## Instructions to follow
Repeat the items word for word, from the very start of the items down to the line containing "dist [-0.003589, -0.000399]", with both ends included. Leave the pictures out of your answer.
START Provided material
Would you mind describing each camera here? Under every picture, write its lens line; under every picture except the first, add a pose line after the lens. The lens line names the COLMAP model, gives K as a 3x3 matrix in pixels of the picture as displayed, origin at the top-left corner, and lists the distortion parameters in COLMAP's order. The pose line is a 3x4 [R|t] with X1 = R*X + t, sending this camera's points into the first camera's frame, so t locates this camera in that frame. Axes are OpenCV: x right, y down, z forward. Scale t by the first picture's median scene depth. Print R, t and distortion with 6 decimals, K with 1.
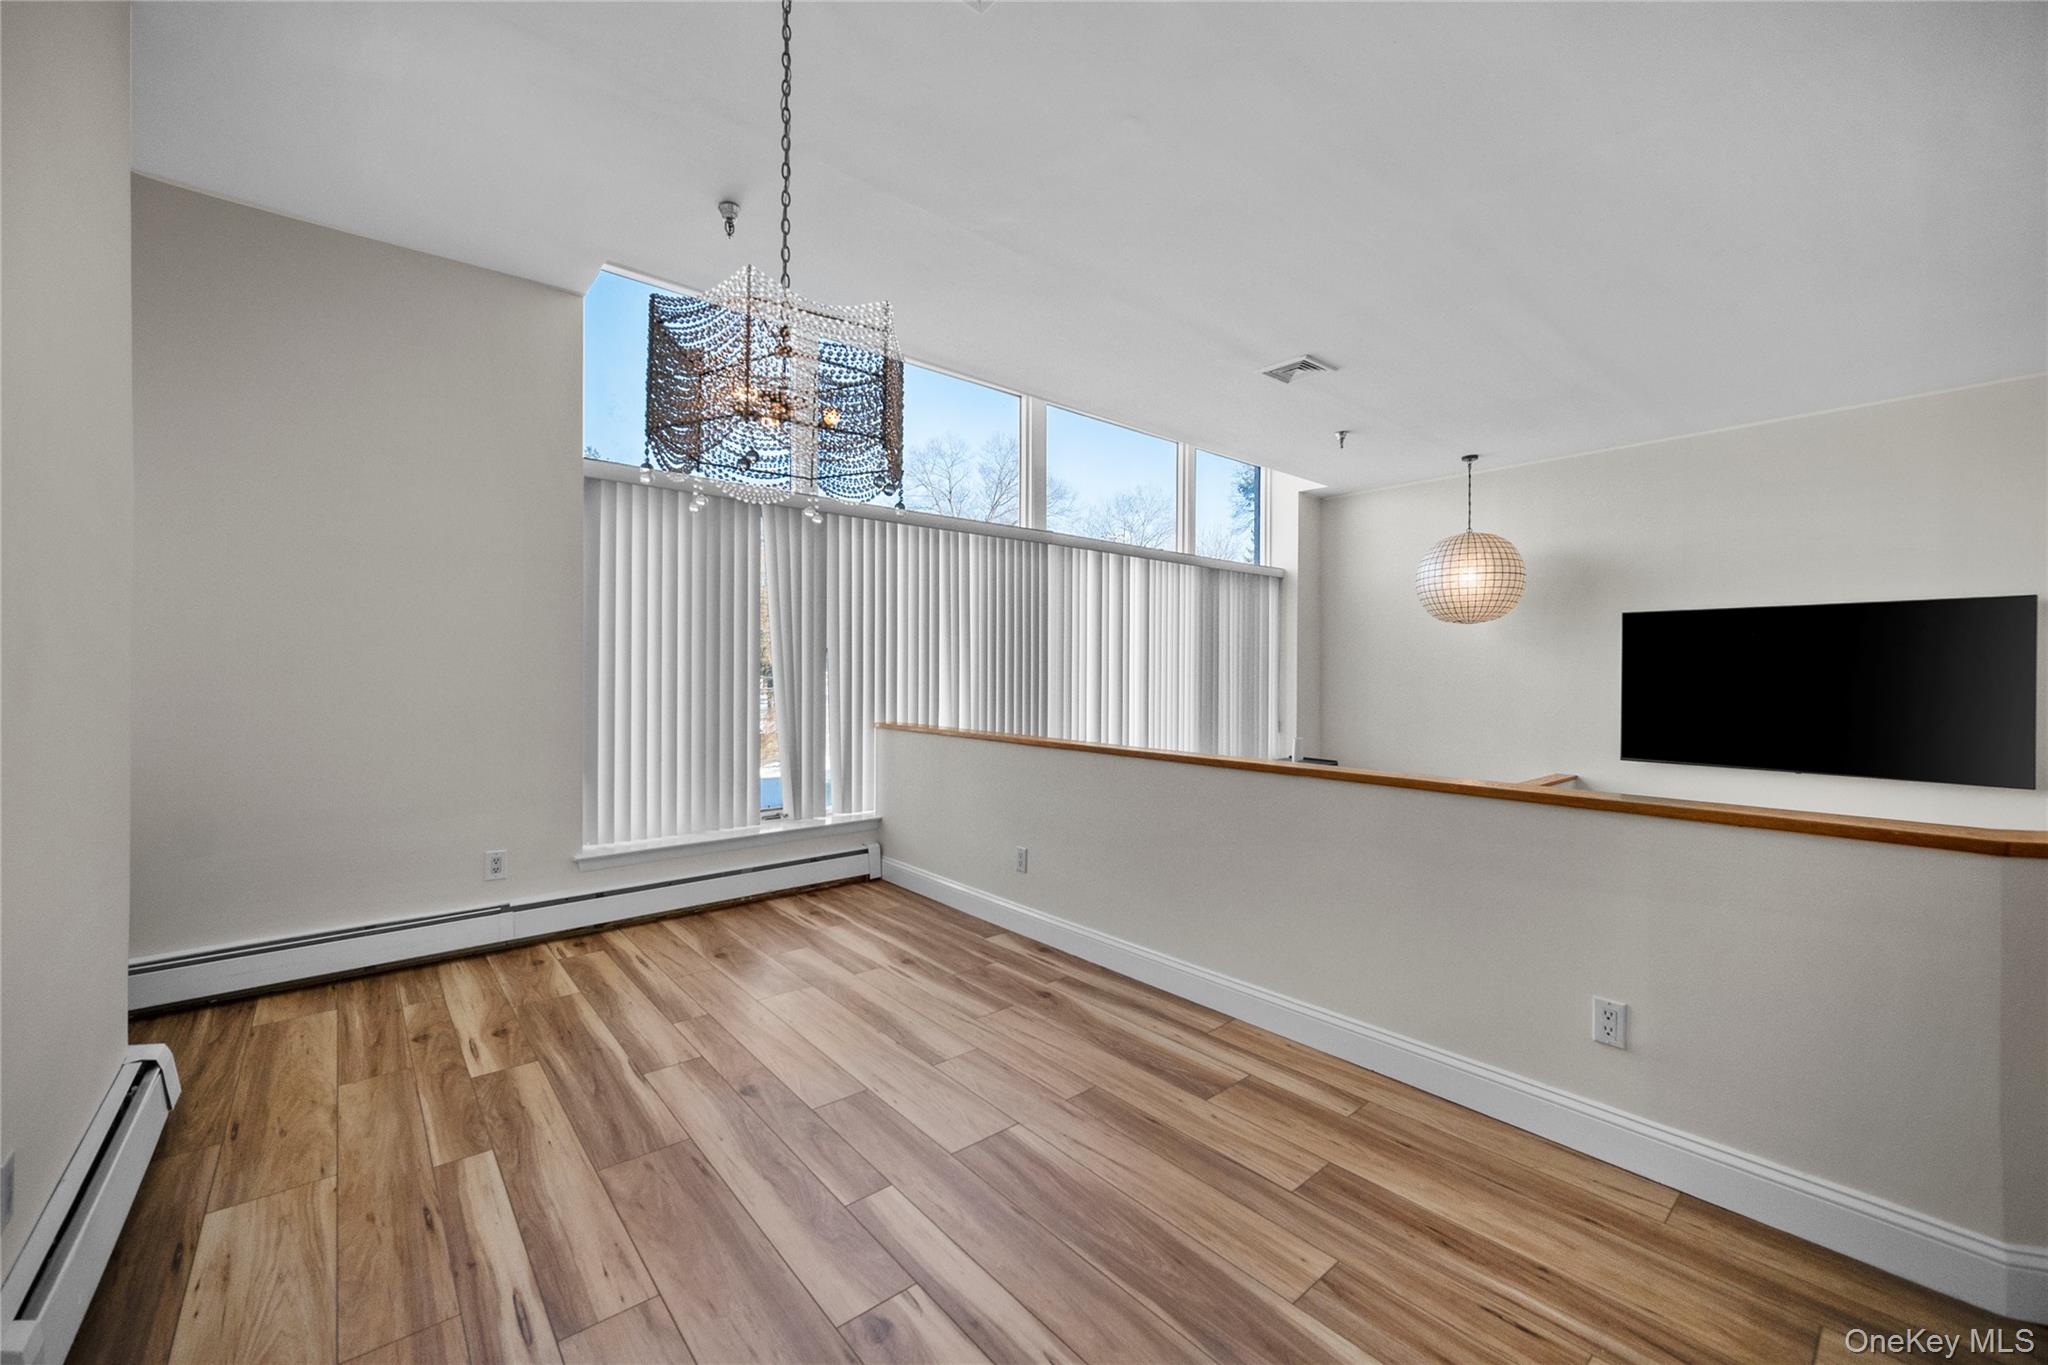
lens RADIAL K [[804.8, 0, 1023.4], [0, 804.8, 674.6], [0, 0, 1]] dist [-0.001031, 0.000180]
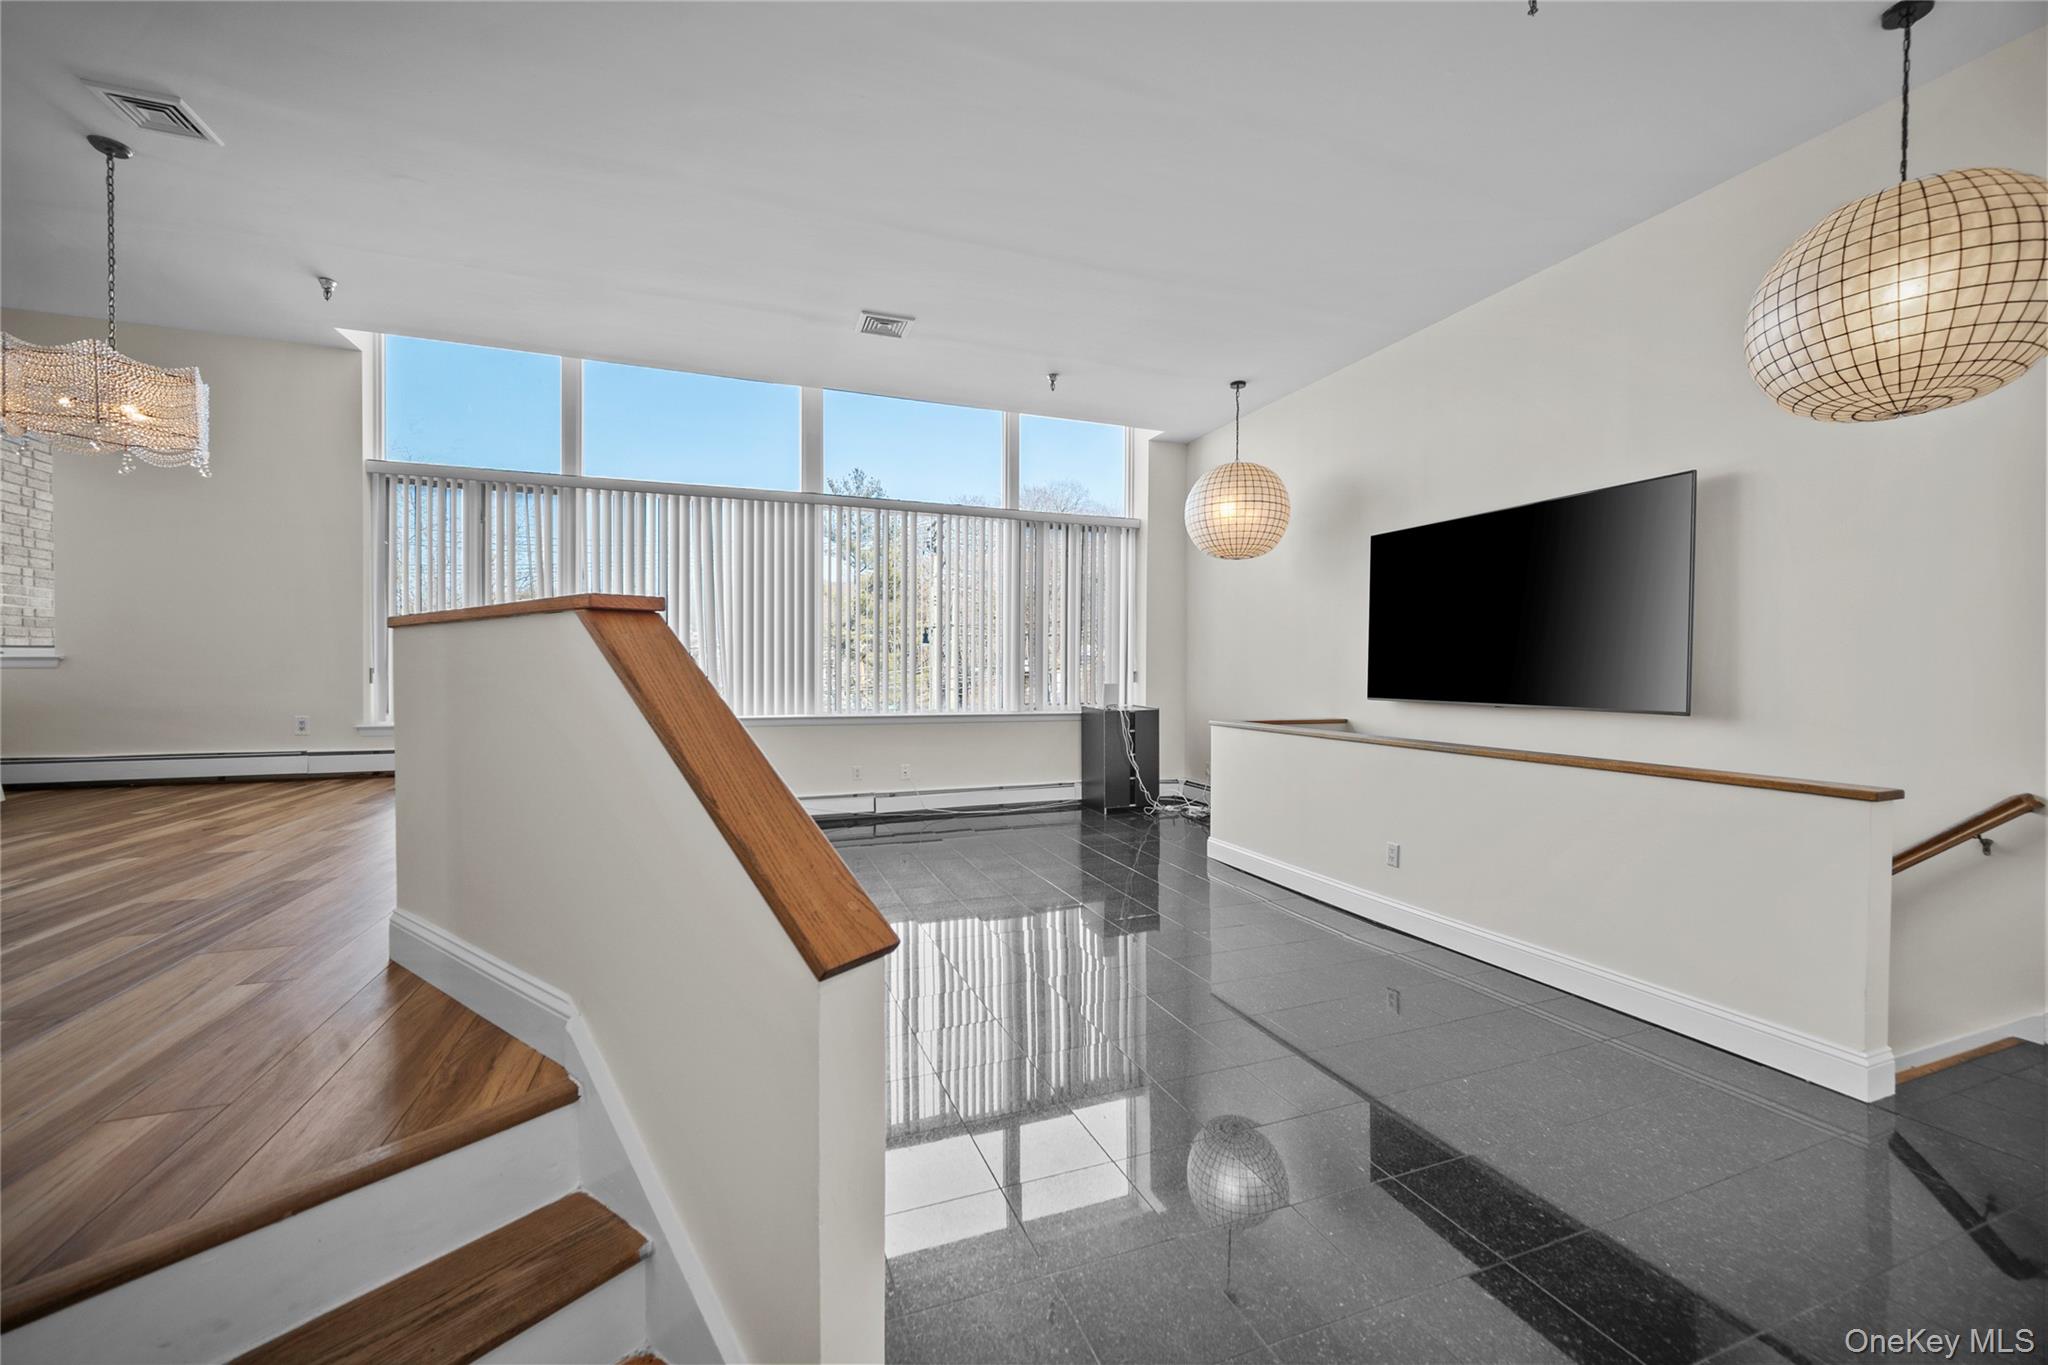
lens RADIAL K [[796.0, 0, 1024.0], [0, 796.0, 682.5], [0, 0, 1]] dist [-0.003589, -0.000399]
pose [[0.938908, 0.006315, -0.344111, 1.520768], [-0.002196, 0.999921, 0.012359, 0.171061], [0.344162, -0.010848, 0.938847, 0.059540]]
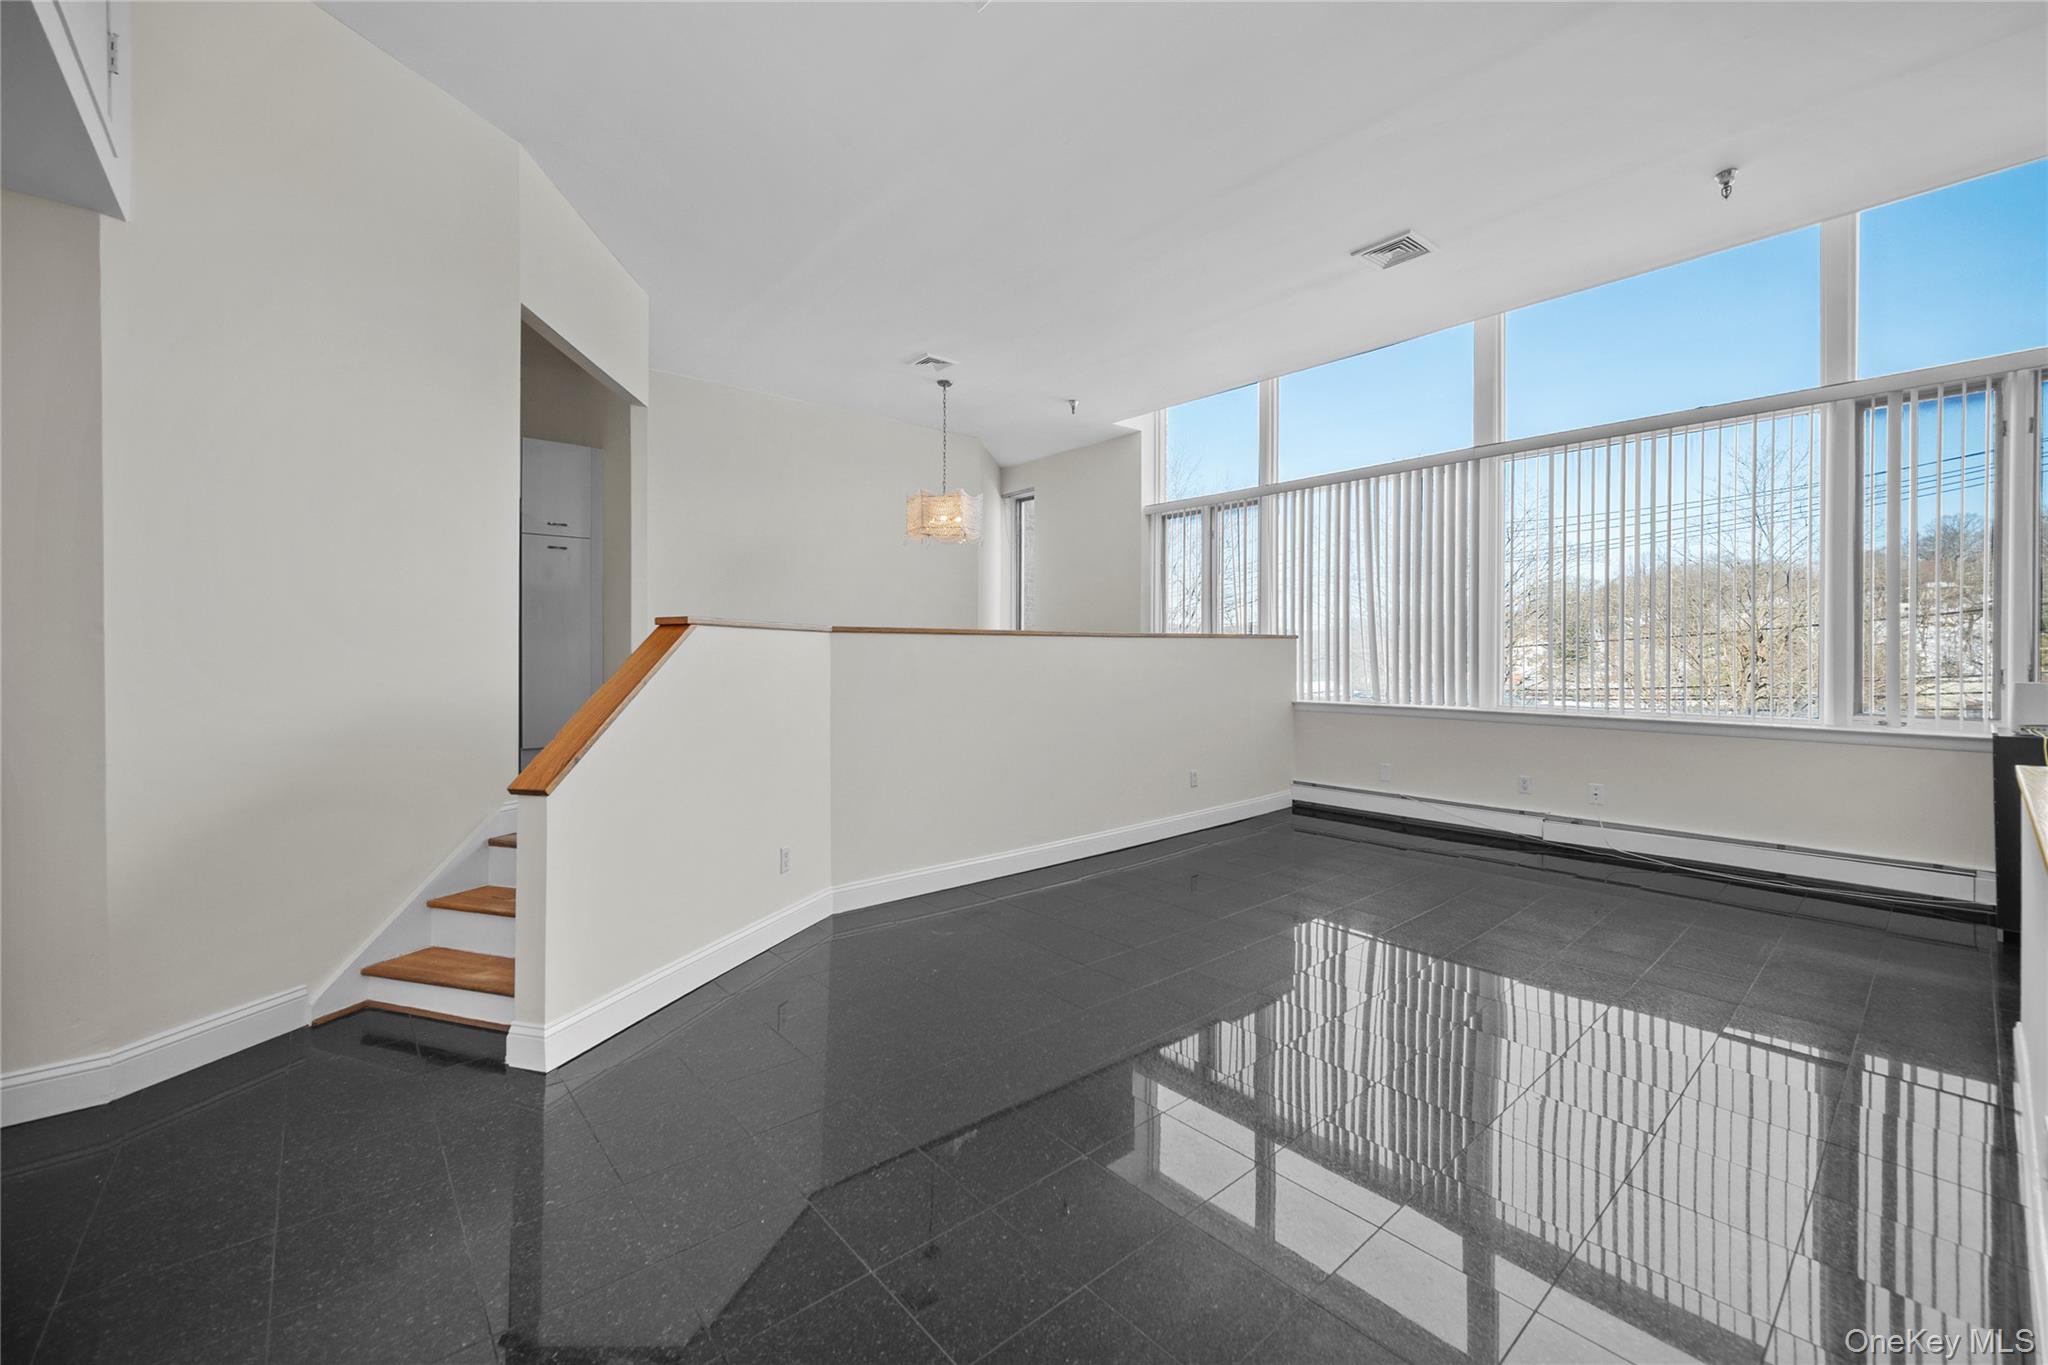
lens RADIAL K [[815.8, 0, 1023.5], [0, 815.8, 660.4], [0, 0, 1]] dist [-0.001405, 0.000150]
pose [[-0.004049, 0.009226, -0.999949, 2.200525], [-0.004591, 0.999947, 0.009245, 0.164914], [0.999981, 0.004629, -0.004006, 0.962226]]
END Provided material
## Finished task
Would you mind describing each camera here? Under every picture, write its lens line; under every picture except the first, add a pose line after the lens. The lens line names the COLMAP model, gives K as a 3x3 matrix in pixels of the picture as displayed, origin at the top-left corner, and lists the distortion parameters in COLMAP's order. The pose line is a 3x4 [R|t] with X1 = R*X + t, sending this camera's points into the first camera's frame, so t locates this camera in that frame. Axes are OpenCV: x right, y down, z forward. Scale t by the first picture's median scene depth. Print R, t and distortion with 6 decimals, K with 1.
lens RADIAL K [[804.8, 0, 1023.4], [0, 804.8, 674.6], [0, 0, 1]] dist [-0.001031, 0.000180]
lens RADIAL K [[796.0, 0, 1024.0], [0, 796.0, 682.5], [0, 0, 1]] dist [-0.003589, -0.000399]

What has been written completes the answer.